An alternative idea to the carry-over model came from one retailer who suggested “instead of dropping a new collection each year, I think it’s better to drop something new all the time. Drop a single instead of the whole album. The customer knows the cycle, they know when it’s new and when it goes on sale, and I think it’s more exciting to see something a little fresher.” A great analogy and definitely food for thought for brands. One brand talks about carry-over as being “a good option whereby we keep the value of the products.” They cited British cycling brand Rapha as the ultimate example of a brand working on a carry-over model on 50% of their styles. “This brand is growing faster than any other brand in the cycling industry, because they go on sale with special timings during the season. For three weeks they go on sale at 20-30% and after the deadline they go back to full price on the carry-over and if the consumer misses the sale period, they have to wait for the next one six months later. And because people have to pay the right/correct value for the product, the value the brand gave to it, the consumer is still excited by the product.”

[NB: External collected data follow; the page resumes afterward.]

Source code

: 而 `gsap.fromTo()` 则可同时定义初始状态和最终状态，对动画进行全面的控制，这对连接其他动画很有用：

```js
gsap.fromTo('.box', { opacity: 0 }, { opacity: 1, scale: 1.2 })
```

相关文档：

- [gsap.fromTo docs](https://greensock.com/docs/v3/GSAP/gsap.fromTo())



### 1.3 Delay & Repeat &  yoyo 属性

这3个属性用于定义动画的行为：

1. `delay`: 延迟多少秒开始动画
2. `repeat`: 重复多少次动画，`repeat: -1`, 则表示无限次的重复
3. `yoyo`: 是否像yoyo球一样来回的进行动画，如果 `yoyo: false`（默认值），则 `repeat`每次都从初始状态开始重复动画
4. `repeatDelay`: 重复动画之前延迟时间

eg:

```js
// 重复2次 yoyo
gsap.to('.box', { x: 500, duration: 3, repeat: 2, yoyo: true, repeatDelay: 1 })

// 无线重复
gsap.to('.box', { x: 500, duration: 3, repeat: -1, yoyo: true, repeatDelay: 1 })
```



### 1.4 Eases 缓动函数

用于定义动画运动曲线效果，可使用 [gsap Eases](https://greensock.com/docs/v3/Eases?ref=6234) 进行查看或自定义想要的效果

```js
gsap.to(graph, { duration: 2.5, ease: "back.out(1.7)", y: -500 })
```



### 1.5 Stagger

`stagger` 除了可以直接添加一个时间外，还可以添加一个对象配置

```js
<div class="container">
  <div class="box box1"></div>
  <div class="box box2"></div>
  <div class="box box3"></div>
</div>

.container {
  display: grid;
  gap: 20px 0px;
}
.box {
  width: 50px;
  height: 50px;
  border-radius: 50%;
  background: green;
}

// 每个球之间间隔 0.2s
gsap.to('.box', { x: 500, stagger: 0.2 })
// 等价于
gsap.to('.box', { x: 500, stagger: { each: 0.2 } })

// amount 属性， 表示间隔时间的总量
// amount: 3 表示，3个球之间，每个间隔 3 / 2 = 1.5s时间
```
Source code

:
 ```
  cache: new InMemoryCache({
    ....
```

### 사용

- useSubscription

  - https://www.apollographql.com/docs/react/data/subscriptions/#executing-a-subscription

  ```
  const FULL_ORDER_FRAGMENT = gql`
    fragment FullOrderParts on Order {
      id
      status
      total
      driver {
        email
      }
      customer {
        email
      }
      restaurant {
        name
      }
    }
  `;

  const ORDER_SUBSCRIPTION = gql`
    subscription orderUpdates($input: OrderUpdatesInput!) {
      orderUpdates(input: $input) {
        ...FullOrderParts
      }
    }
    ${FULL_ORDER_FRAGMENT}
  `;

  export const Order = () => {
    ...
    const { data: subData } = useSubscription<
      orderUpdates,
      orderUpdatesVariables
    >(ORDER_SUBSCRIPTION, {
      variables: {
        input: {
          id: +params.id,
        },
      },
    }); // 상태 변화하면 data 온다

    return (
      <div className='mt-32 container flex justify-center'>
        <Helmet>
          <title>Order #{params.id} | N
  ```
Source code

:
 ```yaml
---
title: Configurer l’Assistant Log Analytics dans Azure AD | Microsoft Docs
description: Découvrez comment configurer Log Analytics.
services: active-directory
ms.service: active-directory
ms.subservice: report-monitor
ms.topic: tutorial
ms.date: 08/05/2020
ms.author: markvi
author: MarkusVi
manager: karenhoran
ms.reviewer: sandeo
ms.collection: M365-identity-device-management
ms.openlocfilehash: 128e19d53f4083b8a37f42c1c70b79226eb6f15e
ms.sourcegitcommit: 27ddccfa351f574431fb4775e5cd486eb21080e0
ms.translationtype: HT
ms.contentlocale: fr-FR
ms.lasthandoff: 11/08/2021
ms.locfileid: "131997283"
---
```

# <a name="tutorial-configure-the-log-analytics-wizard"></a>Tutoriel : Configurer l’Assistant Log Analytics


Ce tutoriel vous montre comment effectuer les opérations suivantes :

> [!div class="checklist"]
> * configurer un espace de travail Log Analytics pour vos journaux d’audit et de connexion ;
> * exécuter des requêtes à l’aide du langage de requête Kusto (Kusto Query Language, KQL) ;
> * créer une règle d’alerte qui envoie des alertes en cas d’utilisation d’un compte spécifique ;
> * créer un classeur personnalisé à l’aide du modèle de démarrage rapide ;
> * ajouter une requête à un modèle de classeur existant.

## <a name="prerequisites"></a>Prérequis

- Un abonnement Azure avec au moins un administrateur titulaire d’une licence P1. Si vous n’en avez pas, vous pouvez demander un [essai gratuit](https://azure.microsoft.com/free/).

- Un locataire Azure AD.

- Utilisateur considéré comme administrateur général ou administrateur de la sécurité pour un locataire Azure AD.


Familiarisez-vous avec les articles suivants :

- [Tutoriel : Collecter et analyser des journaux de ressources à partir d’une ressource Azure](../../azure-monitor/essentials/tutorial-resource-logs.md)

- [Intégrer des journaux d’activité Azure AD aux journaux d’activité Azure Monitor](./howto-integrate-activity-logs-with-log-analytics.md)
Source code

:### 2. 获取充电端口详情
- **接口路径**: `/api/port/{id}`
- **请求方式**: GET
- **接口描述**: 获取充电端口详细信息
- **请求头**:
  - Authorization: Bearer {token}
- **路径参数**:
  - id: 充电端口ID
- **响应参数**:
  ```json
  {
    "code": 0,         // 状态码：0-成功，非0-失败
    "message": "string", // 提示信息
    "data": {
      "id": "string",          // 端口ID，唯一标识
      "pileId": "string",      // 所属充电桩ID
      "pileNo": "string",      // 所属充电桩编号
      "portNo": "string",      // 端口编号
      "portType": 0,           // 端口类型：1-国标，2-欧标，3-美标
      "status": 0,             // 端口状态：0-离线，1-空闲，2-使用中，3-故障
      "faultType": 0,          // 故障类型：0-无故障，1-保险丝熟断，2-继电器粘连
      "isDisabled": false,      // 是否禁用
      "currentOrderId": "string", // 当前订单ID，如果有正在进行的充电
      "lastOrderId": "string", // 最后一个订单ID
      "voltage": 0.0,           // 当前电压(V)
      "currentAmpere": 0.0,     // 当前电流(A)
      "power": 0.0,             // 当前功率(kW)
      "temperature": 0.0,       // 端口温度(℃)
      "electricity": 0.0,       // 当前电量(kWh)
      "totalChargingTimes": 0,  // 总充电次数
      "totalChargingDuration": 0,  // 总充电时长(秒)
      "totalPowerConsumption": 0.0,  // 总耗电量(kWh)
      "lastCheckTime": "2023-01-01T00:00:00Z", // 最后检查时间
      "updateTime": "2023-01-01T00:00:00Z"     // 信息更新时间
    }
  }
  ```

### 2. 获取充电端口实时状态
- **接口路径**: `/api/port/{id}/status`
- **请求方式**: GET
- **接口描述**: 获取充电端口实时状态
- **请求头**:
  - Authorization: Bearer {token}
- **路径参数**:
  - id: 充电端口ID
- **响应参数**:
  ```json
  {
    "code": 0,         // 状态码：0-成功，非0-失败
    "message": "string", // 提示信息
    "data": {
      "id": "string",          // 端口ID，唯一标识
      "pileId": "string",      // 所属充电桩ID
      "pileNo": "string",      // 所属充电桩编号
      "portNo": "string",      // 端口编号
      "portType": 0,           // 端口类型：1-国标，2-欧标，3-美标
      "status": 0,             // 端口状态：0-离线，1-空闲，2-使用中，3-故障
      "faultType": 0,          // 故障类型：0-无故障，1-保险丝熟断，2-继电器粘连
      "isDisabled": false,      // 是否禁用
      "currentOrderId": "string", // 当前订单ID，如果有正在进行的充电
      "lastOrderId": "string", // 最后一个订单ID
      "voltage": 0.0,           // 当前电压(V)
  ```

Discounting was a hot topic, and one we are carefully assessing as to how we can help the industry combat in the future without infringing any laws on price fixing. One Zoom attendee said, “shops at 20-25% off in early season goes against any margin principals. My fear going forward is considering the tough season just been, are these big online discounters going to be selling new season product at a discounted rate early season? If they are then it becomes catastrophic for the retailers who actually want to make some money and survive this. Brands have to realise that achieving volume by just selling to the big discounters isn’t a smart move and it ends badly for a lot of retailers and brands.”